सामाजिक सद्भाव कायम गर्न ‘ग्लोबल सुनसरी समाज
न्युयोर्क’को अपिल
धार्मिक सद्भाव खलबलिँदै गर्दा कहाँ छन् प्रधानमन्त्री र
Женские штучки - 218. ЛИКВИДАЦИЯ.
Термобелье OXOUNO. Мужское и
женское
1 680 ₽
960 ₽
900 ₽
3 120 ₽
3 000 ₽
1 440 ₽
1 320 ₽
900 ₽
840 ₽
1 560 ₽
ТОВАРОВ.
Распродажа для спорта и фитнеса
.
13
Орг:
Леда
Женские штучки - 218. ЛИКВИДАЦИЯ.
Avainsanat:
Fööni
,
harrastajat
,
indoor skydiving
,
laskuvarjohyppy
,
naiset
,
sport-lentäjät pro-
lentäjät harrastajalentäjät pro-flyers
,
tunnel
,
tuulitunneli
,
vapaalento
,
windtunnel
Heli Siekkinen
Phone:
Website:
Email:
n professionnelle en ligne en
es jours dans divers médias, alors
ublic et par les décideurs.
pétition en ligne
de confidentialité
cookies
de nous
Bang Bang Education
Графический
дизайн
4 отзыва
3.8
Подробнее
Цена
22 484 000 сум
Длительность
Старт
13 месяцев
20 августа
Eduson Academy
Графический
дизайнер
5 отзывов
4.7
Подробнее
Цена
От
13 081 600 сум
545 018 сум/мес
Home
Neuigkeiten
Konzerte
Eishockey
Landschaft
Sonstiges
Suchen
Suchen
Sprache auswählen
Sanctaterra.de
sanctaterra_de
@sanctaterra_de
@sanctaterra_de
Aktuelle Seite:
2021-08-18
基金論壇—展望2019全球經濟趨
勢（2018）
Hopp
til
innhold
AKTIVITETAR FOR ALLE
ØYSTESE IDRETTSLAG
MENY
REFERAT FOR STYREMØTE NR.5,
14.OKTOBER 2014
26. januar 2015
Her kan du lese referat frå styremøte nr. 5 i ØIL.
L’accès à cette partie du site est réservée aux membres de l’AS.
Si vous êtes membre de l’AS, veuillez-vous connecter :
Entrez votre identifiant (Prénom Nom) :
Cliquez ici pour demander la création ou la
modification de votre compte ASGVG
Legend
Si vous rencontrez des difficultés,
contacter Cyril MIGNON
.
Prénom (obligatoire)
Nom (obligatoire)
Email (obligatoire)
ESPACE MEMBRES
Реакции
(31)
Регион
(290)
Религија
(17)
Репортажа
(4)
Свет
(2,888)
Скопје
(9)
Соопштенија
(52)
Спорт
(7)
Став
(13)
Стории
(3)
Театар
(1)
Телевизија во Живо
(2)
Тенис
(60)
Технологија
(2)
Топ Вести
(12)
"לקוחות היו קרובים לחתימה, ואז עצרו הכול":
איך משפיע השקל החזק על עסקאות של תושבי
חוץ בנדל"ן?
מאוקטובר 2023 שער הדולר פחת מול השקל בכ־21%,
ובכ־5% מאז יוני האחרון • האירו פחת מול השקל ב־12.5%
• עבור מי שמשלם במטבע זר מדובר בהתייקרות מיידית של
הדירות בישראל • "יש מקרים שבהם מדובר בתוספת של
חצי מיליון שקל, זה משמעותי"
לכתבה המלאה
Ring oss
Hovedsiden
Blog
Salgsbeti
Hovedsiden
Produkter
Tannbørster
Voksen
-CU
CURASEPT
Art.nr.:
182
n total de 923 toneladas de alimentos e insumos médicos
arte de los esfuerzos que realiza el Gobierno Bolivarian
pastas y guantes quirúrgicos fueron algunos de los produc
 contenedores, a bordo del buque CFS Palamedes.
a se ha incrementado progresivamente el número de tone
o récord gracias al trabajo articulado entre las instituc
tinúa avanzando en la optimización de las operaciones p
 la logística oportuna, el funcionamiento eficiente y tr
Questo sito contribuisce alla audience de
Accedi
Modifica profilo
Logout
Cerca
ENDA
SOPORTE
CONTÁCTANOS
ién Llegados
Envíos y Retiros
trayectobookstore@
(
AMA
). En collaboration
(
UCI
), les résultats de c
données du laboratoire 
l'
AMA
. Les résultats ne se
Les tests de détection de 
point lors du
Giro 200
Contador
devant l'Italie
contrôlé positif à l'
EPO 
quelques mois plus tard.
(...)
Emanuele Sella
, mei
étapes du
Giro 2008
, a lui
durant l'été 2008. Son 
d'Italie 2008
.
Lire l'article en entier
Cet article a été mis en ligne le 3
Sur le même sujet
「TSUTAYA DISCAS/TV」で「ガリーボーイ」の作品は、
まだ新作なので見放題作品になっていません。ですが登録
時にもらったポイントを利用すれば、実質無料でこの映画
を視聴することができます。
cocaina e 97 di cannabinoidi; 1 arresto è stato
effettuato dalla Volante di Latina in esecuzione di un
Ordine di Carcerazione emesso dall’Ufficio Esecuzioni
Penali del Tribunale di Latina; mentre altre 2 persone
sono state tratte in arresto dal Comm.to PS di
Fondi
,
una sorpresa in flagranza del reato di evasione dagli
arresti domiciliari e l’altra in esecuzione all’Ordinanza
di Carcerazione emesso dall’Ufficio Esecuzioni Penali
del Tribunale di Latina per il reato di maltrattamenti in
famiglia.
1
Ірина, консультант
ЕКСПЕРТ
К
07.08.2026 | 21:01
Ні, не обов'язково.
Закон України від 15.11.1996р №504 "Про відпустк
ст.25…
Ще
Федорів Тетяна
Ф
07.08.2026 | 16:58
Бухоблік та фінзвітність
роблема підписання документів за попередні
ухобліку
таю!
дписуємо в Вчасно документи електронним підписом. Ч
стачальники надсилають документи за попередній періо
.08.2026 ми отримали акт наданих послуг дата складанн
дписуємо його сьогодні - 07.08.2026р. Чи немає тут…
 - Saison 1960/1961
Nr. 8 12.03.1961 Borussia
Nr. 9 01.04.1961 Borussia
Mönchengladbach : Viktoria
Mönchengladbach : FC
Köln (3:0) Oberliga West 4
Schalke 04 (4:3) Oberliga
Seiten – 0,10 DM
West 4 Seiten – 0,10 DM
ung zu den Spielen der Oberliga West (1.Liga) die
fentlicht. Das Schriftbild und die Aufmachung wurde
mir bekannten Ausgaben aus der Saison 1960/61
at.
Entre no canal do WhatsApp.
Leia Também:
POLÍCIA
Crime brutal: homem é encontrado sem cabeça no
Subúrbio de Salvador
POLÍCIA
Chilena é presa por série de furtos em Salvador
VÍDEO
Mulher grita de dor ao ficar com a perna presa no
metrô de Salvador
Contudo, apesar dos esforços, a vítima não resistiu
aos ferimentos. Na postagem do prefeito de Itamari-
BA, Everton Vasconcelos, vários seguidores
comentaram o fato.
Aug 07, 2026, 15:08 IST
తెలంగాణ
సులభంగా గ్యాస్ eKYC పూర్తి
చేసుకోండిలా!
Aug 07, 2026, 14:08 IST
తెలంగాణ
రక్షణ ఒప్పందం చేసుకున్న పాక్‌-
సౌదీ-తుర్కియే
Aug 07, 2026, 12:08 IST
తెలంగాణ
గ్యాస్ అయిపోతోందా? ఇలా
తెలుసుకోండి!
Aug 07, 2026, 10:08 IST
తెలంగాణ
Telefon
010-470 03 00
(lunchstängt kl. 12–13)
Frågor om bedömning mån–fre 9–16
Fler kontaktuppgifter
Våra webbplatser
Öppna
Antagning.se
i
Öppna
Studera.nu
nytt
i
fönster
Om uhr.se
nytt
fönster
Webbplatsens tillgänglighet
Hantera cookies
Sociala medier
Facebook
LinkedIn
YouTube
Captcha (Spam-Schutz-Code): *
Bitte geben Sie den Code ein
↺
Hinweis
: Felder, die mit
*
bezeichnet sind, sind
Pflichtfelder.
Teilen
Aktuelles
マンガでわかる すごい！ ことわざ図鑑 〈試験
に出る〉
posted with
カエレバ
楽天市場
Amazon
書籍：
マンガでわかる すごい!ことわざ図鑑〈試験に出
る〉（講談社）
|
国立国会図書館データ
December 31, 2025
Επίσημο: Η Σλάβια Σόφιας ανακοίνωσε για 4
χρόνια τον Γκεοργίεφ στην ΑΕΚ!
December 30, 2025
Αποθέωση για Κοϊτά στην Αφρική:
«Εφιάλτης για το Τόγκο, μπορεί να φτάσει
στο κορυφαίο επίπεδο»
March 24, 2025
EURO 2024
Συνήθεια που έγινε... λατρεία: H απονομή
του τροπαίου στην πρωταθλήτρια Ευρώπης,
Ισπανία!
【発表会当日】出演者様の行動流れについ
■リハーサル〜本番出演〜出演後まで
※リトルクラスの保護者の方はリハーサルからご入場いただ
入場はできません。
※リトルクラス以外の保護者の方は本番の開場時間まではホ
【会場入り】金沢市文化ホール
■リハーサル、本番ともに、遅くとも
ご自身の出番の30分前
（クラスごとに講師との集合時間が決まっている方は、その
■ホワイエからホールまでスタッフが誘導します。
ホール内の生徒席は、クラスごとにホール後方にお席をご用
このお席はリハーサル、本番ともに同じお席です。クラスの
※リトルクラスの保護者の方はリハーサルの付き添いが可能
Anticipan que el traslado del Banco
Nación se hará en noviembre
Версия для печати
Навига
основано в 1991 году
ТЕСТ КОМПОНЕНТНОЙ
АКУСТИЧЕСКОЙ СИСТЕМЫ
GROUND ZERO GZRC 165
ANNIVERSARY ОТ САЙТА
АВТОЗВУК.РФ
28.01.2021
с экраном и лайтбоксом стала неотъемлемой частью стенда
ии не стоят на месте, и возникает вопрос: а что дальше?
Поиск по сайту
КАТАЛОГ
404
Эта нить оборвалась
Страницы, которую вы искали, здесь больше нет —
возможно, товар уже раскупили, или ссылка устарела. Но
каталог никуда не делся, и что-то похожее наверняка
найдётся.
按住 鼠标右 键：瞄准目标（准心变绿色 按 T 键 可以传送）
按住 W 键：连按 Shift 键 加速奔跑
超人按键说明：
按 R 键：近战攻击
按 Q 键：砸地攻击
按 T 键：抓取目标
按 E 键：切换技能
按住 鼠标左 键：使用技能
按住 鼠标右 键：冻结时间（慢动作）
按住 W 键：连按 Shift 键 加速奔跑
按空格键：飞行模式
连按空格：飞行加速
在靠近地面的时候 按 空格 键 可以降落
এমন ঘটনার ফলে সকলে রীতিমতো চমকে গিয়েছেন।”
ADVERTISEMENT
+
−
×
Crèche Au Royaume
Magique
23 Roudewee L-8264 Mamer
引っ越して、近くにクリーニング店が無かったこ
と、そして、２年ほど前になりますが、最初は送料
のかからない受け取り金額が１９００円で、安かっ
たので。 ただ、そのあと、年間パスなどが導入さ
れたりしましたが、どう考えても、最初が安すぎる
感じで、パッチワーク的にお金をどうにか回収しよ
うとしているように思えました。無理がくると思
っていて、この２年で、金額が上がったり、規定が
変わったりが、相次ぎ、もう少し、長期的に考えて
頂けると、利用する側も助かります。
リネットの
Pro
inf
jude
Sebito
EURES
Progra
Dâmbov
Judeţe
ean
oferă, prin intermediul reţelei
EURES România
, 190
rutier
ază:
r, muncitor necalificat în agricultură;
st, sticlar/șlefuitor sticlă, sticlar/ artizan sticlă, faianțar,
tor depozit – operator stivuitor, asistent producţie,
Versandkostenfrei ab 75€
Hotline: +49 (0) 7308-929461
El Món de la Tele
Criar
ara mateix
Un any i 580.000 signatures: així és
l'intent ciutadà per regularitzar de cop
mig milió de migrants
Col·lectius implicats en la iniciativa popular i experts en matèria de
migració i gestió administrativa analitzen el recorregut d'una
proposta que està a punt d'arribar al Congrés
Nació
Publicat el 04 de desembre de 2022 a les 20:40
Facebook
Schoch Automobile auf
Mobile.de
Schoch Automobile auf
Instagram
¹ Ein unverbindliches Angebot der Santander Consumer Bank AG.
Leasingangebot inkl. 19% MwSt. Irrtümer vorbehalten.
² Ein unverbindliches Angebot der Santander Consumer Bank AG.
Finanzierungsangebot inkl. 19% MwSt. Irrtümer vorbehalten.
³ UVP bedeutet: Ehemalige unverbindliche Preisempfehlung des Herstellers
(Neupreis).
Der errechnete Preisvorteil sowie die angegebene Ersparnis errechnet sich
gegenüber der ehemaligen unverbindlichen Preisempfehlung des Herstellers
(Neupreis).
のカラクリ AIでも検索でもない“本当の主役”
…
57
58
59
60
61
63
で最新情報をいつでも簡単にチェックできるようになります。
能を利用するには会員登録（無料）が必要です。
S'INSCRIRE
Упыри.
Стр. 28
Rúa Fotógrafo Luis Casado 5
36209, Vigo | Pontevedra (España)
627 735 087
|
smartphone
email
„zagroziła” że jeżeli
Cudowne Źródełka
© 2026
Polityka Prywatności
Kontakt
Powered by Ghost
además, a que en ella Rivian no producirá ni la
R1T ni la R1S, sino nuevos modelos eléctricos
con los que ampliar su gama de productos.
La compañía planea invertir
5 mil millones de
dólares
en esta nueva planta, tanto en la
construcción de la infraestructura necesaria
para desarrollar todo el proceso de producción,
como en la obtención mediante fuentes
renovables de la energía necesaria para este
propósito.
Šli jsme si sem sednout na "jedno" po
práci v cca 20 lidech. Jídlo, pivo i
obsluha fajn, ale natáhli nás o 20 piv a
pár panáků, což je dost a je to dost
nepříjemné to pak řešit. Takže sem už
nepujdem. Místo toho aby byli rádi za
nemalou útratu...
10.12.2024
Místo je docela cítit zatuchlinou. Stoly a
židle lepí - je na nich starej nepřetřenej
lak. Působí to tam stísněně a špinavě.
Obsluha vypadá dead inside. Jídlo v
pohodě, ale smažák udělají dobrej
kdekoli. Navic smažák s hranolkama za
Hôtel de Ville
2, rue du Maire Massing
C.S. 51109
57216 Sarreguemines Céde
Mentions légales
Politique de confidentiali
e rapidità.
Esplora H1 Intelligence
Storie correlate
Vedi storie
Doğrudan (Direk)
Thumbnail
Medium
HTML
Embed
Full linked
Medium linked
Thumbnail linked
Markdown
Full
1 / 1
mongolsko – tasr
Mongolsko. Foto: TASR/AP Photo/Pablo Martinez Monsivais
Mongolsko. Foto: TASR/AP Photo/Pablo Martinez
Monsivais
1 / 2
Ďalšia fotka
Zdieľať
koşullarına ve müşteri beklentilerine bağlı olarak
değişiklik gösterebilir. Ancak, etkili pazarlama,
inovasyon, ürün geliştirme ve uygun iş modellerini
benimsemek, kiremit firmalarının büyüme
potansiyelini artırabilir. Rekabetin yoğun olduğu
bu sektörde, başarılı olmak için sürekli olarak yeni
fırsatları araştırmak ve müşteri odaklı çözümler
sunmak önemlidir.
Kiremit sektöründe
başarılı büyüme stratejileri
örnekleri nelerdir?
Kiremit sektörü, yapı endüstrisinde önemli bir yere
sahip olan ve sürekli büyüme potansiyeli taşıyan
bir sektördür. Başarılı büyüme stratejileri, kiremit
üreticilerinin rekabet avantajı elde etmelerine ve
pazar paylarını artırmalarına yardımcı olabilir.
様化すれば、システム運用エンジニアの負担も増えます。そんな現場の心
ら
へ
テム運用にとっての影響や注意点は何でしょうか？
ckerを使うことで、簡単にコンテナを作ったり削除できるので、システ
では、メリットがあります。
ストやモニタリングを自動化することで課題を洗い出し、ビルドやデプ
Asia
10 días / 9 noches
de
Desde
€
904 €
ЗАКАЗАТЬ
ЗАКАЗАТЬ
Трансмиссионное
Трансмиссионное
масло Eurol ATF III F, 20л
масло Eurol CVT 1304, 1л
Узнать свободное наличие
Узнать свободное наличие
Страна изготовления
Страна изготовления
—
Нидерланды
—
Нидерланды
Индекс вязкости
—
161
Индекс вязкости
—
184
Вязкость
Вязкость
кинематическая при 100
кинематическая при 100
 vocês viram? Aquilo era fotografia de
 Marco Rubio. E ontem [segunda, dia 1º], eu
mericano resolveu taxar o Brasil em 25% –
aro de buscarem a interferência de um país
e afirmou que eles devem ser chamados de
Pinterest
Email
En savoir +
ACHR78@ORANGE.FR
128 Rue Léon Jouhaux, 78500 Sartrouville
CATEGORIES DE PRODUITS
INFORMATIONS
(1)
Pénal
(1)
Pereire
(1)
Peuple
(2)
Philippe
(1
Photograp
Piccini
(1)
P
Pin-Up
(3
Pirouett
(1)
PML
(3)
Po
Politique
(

*What is being asked*
Quote the entries from their first line through the line containing "קרובים לחתימה, ואז", keeping every line unchanged.

*Finished task*
सामाजिक सद्भाव कायम गर्न ‘ग्लोबल सुनसरी समाज
न्युयोर्क’को अपिल
धार्मिक सद्भाव खलबलिँदै गर्दा कहाँ छन् प्रधानमन्त्री र
Женские штучки - 218. ЛИКВИДАЦИЯ.
Термобелье OXOUNO. Мужское и
женское
1 680 ₽
960 ₽
900 ₽
3 120 ₽
3 000 ₽
1 440 ₽
1 320 ₽
900 ₽
840 ₽
1 560 ₽
ТОВАРОВ.
Распродажа для спорта и фитнеса
.
13
Орг:
Леда
Женские штучки - 218. ЛИКВИДАЦИЯ.
Avainsanat:
Fööni
,
harrastajat
,
indoor skydiving
,
laskuvarjohyppy
,
naiset
,
sport-lentäjät pro-
lentäjät harrastajalentäjät pro-flyers
,
tunnel
,
tuulitunneli
,
vapaalento
,
windtunnel
Heli Siekkinen
Phone:
Website:
Email:
n professionnelle en ligne en
es jours dans divers médias, alors
ublic et par les décideurs.
pétition en ligne
de confidentialité
cookies
de nous
Bang Bang Education
Графический
дизайн
4 отзыва
3.8
Подробнее
Цена
22 484 000 сум
Длительность
Старт
13 месяцев
20 августа
Eduson Academy
Графический
дизайнер
5 отзывов
4.7
Подробнее
Цена
От
13 081 600 сум
545 018 сум/мес
Home
Neuigkeiten
Konzerte
Eishockey
Landschaft
Sonstiges
Suchen
Suchen
Sprache auswählen
Sanctaterra.de
sanctaterra_de
@sanctaterra_de
@sanctaterra_de
Aktuelle Seite:
2021-08-18
基金論壇—展望2019全球經濟趨
勢（2018）
Hopp
til
innhold
AKTIVITETAR FOR ALLE
ØYSTESE IDRETTSLAG
MENY
REFERAT FOR STYREMØTE NR.5,
14.OKTOBER 2014
26. januar 2015
Her kan du lese referat frå styremøte nr. 5 i ØIL.
L’accès à cette partie du site est réservée aux membres de l’AS.
Si vous êtes membre de l’AS, veuillez-vous connecter :
Entrez votre identifiant (Prénom Nom) :
Cliquez ici pour demander la création ou la
modification de votre compte ASGVG
Legend
Si vous rencontrez des difficultés,
contacter Cyril MIGNON
.
Prénom (obligatoire)
Nom (obligatoire)
Email (obligatoire)
ESPACE MEMBRES
Реакции
(31)
Регион
(290)
Религија
(17)
Репортажа
(4)
Свет
(2,888)
Скопје
(9)
Соопштенија
(52)
Спорт
(7)
Став
(13)
Стории
(3)
Театар
(1)
Телевизија во Живо
(2)
Тенис
(60)
Технологија
(2)
Топ Вести
(12)
"לקוחות היו קרובים לחתימה, ואז עצרו הכול":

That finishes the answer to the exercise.